The last of the bunch in Canada, Prince Edward Island is set to have its very own Pension Benefits Act. Looking to safeguard the financial security of employees, the pension legislation lays out rules and standards for employers with pension plans to protect workers’ retirement assets. Previous pension legislation was passed by the province in 1990 but not proclaimed.
“It’s important to enact legislation that really brings us in line to a harmonized Canadian pension regulatory system and to give islanders with pension assets basically the minimum rules and standards that other Canadians currently have,” said Steven Dowling, general counsel at the consumer, corporate and insurance division at P.E.I.’s Department of Justice and Public Safety.
The proposed act requires employers with pension plans to register those plans and to make financial disclosures on a regular basis. It also establishes how employees can access their retirement funds.
“It will mean different things to different employers but we expect that employers who currently provide pension plans to be burdened no more than employers in similar situations across the country,” said Dowling. “We have to find that balance between providing those minimum protections and not unnecessarily burdening employers with regulation.”
P.E.I.’s act is actually modeled on that of Nova Scotia, he said.
“At this point, we’ve just tabled the act and we’ll be developing regulations later.”
Many of the provisions are similar to other provincial acts such as that of Ontario, with notice requirements for adverse amendments, partial wind-ups and grow-in rights for members affected by a plan wind-up, said Shaun Miller, an associate in the pension and benefits group at Osler, Hoskin and Harcourt in Toronto.

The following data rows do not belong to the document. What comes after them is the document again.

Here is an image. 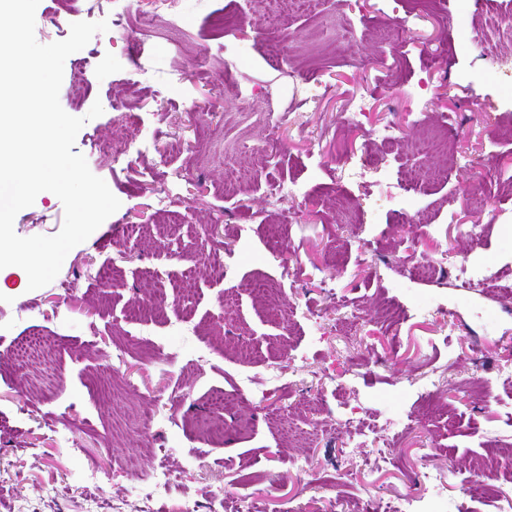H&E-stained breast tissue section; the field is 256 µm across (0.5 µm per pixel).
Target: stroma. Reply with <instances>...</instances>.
Returning a JSON list of instances; mask_svg holds the SVG:
<instances>
[{"label": "stroma", "mask_w": 512, "mask_h": 512, "mask_svg": "<svg viewBox=\"0 0 512 512\" xmlns=\"http://www.w3.org/2000/svg\"><path fill=\"white\" fill-rule=\"evenodd\" d=\"M265 6L40 0L43 44L118 21L59 101L101 102L75 149L121 206L51 283L0 280V512H141L161 466L154 512H395L424 470L448 512H512V469L468 490L512 452V39L485 27L512 0ZM430 128L447 152L420 151ZM63 222L51 194L14 230ZM136 300L165 316L125 319Z\"/></svg>", "instance_id": "35a3bbf8"}]
</instances>
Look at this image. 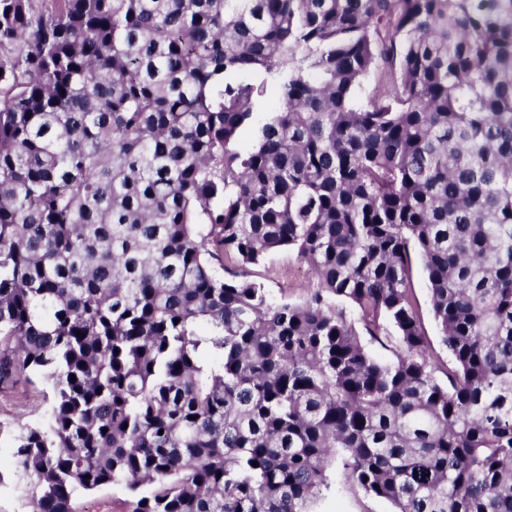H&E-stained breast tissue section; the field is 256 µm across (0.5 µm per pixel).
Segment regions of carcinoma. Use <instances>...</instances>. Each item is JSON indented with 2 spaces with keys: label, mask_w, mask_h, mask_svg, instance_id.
Returning a JSON list of instances; mask_svg holds the SVG:
<instances>
[{
  "label": "carcinoma",
  "mask_w": 512,
  "mask_h": 512,
  "mask_svg": "<svg viewBox=\"0 0 512 512\" xmlns=\"http://www.w3.org/2000/svg\"><path fill=\"white\" fill-rule=\"evenodd\" d=\"M283 250L299 303L251 279ZM28 370L31 512H314L338 462L393 512H512V0H0V383ZM413 288L416 294V297L420 304V309L422 312V316L426 327L428 329V333L430 338L432 339L433 346L435 349L434 357L438 358L440 361L447 362L448 361V351L441 347L437 341V330L432 318L430 305H429V291H428V281L427 275L423 267L418 264L414 270L413 277ZM128 490L121 485H113L94 490L79 500L80 512H127Z\"/></svg>",
  "instance_id": "cac0c4a2"
}]
</instances>
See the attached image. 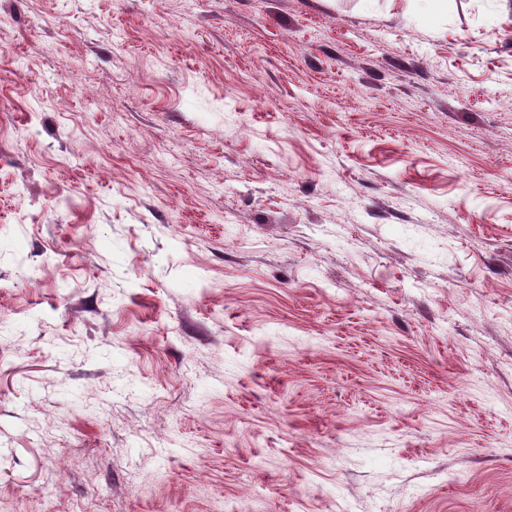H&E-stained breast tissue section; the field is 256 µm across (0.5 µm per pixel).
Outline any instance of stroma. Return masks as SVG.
I'll return each mask as SVG.
<instances>
[{
    "label": "stroma",
    "instance_id": "obj_1",
    "mask_svg": "<svg viewBox=\"0 0 512 512\" xmlns=\"http://www.w3.org/2000/svg\"><path fill=\"white\" fill-rule=\"evenodd\" d=\"M0 512H512V0H0Z\"/></svg>",
    "mask_w": 512,
    "mask_h": 512
}]
</instances>
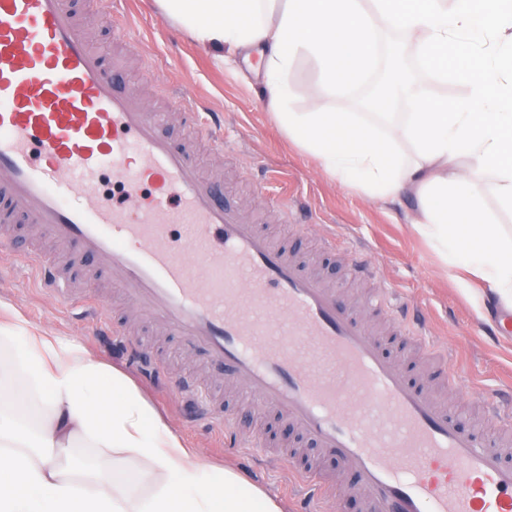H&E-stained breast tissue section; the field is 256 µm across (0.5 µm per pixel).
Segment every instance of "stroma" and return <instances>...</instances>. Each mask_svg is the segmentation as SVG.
Segmentation results:
<instances>
[{"instance_id":"stroma-1","label":"stroma","mask_w":512,"mask_h":512,"mask_svg":"<svg viewBox=\"0 0 512 512\" xmlns=\"http://www.w3.org/2000/svg\"><path fill=\"white\" fill-rule=\"evenodd\" d=\"M85 18L86 35L105 63L122 60V82L150 108L169 111L170 101L161 85L188 89L206 111L224 124V135L237 141L238 151L219 153L203 146L199 164L204 173L221 176L222 198L250 214L266 227L276 242L290 250L322 259L323 273L340 284L345 304L363 302L373 288H388L405 303L428 312L426 334L434 345L447 349L455 377L444 380L433 357L418 348L405 347L397 336L382 337L387 353L422 388H437L450 408L463 415L467 427L480 433L493 427L479 405L488 396L512 388V337L485 334L491 307L484 304V290L473 280L453 278L436 252L413 228L415 203L401 198L384 202L363 190L339 184L271 120L263 99L256 60L242 55L214 60L167 20L153 0H125L131 35L139 51L122 52L116 37L101 21L96 0H71ZM404 60L418 89L438 99L466 96L464 85L442 80L420 69L412 50ZM293 200L304 229L278 220L274 209L281 199ZM358 250L374 266L373 278L360 282L346 268L348 250ZM27 243L16 236L13 225L0 223V326L14 318L25 320L30 330L74 343L94 360L126 375L170 428L179 435L193 457L244 475L248 482L282 502L294 512L296 476L285 467H270L254 449L224 444V432L212 425L194 401L179 394L177 380L204 367L208 383L223 398L235 390L224 381L222 367L204 365L202 354L172 336H158L154 345L164 359L165 375L158 376L137 363L122 339H141L149 324L123 302L119 291L104 282L87 281L82 271L69 275L68 297H51L43 290L40 274L24 254ZM100 293L109 300V333L86 315L87 295ZM304 452L339 486L335 512H360L350 491L354 481L343 465L308 446Z\"/></svg>"}]
</instances>
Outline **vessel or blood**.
Returning <instances> with one entry per match:
<instances>
[{
  "label": "vessel or blood",
  "instance_id": "obj_1",
  "mask_svg": "<svg viewBox=\"0 0 512 512\" xmlns=\"http://www.w3.org/2000/svg\"><path fill=\"white\" fill-rule=\"evenodd\" d=\"M176 108L223 150L217 123L187 91ZM158 115L119 88L69 0H0V217L32 224L106 279L171 336L191 342L257 411L278 414L356 475L366 512H512L505 441L464 431L437 395L413 385L336 288L307 271L239 209ZM110 170L121 189L102 197ZM176 224L190 233L173 236ZM46 293L68 288L57 260L31 248ZM421 314L396 335L423 344ZM512 426V398L483 405ZM300 512H332V478L287 451Z\"/></svg>",
  "mask_w": 512,
  "mask_h": 512
}]
</instances>
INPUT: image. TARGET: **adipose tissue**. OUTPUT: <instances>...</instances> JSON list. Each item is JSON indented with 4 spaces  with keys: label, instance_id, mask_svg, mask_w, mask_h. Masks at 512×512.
I'll return each instance as SVG.
<instances>
[{
    "label": "adipose tissue",
    "instance_id": "1",
    "mask_svg": "<svg viewBox=\"0 0 512 512\" xmlns=\"http://www.w3.org/2000/svg\"><path fill=\"white\" fill-rule=\"evenodd\" d=\"M156 0L160 12L214 53L261 59L270 116L289 139L345 185L374 198L414 197L415 229L449 269L480 279L512 308V242L481 212L484 183L512 210V0ZM402 33L418 62L468 88L431 99L403 71L385 98L406 103L399 157L377 128L324 111L323 96L357 81L382 55L379 34ZM319 66L303 111L288 106L291 63ZM29 385L0 371V512H284L239 474L191 459L180 438L119 370L74 344L28 331L0 333ZM43 408L25 418L30 395ZM97 448L105 467L75 469L71 451ZM135 459L137 476L122 470Z\"/></svg>",
    "mask_w": 512,
    "mask_h": 512
}]
</instances>
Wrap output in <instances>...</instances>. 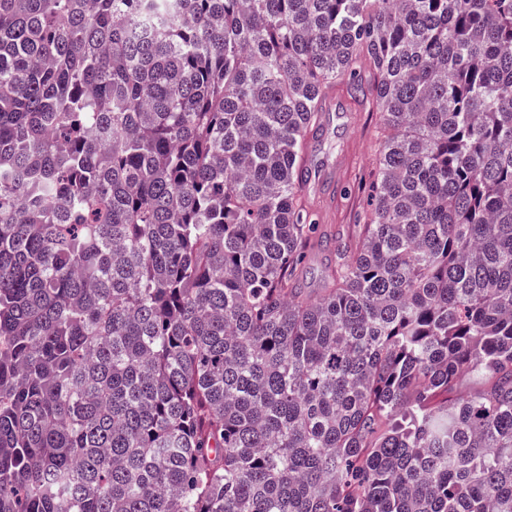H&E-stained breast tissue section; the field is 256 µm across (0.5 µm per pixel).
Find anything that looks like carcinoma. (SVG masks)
Returning <instances> with one entry per match:
<instances>
[{
    "label": "carcinoma",
    "instance_id": "obj_1",
    "mask_svg": "<svg viewBox=\"0 0 512 512\" xmlns=\"http://www.w3.org/2000/svg\"><path fill=\"white\" fill-rule=\"evenodd\" d=\"M0 512H512V0H0ZM342 103L344 119L329 118L325 112L322 135L310 140L313 163L319 166V182L312 181L308 201L316 224L336 238L355 235L369 209L364 189L372 168L378 121L374 114L355 105L349 96L336 90L327 109ZM334 258L333 253L324 247H319L310 255L307 263V275L304 285L306 288H320V274L324 266Z\"/></svg>",
    "mask_w": 512,
    "mask_h": 512
}]
</instances>
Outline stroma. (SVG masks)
Segmentation results:
<instances>
[{
	"label": "stroma",
	"instance_id": "1",
	"mask_svg": "<svg viewBox=\"0 0 512 512\" xmlns=\"http://www.w3.org/2000/svg\"><path fill=\"white\" fill-rule=\"evenodd\" d=\"M330 100L342 103L347 115L325 120L321 136L310 142L320 178L312 182L308 201L321 229L345 238L356 234L369 209L364 185L372 168L378 121L343 91L334 92Z\"/></svg>",
	"mask_w": 512,
	"mask_h": 512
}]
</instances>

“Once proclaimed in force, all existing plans in P.E.I. must be registered and administered in accordance with the legislation,” he said. “Employers will be required to review the provisions of the bill and ensure that their plan is consistent with the minimum standards outlined in the bill. Ultimately, this may result in changes to the terms of plans and the processes by which they are administered.”
However, administering the legislation takes up resources, so for a province with such a small population it’s not clear how many will benefit, said Mark Newton, a partner in the pension and benefits group at Heenan Blaikie in Toronto.
“I wouldn’t have thought there really is a big need for P.E.I. pension legislation,” he said. “Maybe they feel like they’re the only province without the legislation and they need something there.”
However, the P.E.I. Federation of Labour disagreed. A lack of legislation “leaves the pensions that so many island workers have worked so hard to accumulate over their working lives vulnerable to unscrupulous employers,” it said in a submission. “Workers deserve and have every right to expect the same basic legislative protections for their hard-earned pension plans that every other Canadian enjoys.”
It’s also questionable whether the legislation will go further with the federal government’s recent announcement it will introduce pooled registered pension plans (PRPPs), said Newton.
“With PRPPs, most small to mid-sized employers will probably go this approach, really obviating the need for provincial legislation of the type that P.E.I. has recently introduced.”
All jurisdictions are working together to try and find a model that would work across the country, said Dowling.
“We wouldn’t have set out to expressly preclude such an option and if we find, as that process unfolds, that there are certain amendments necessary and that’s what the public wants, we’d consider bringing those in too.”
Bill 30 has had its first reading and is now undergoing consultations with stakeholders.
The consultation process might result in amendments to the bill consistent with the pension reform taking place in other Canadian jurisdictions, said Dowling.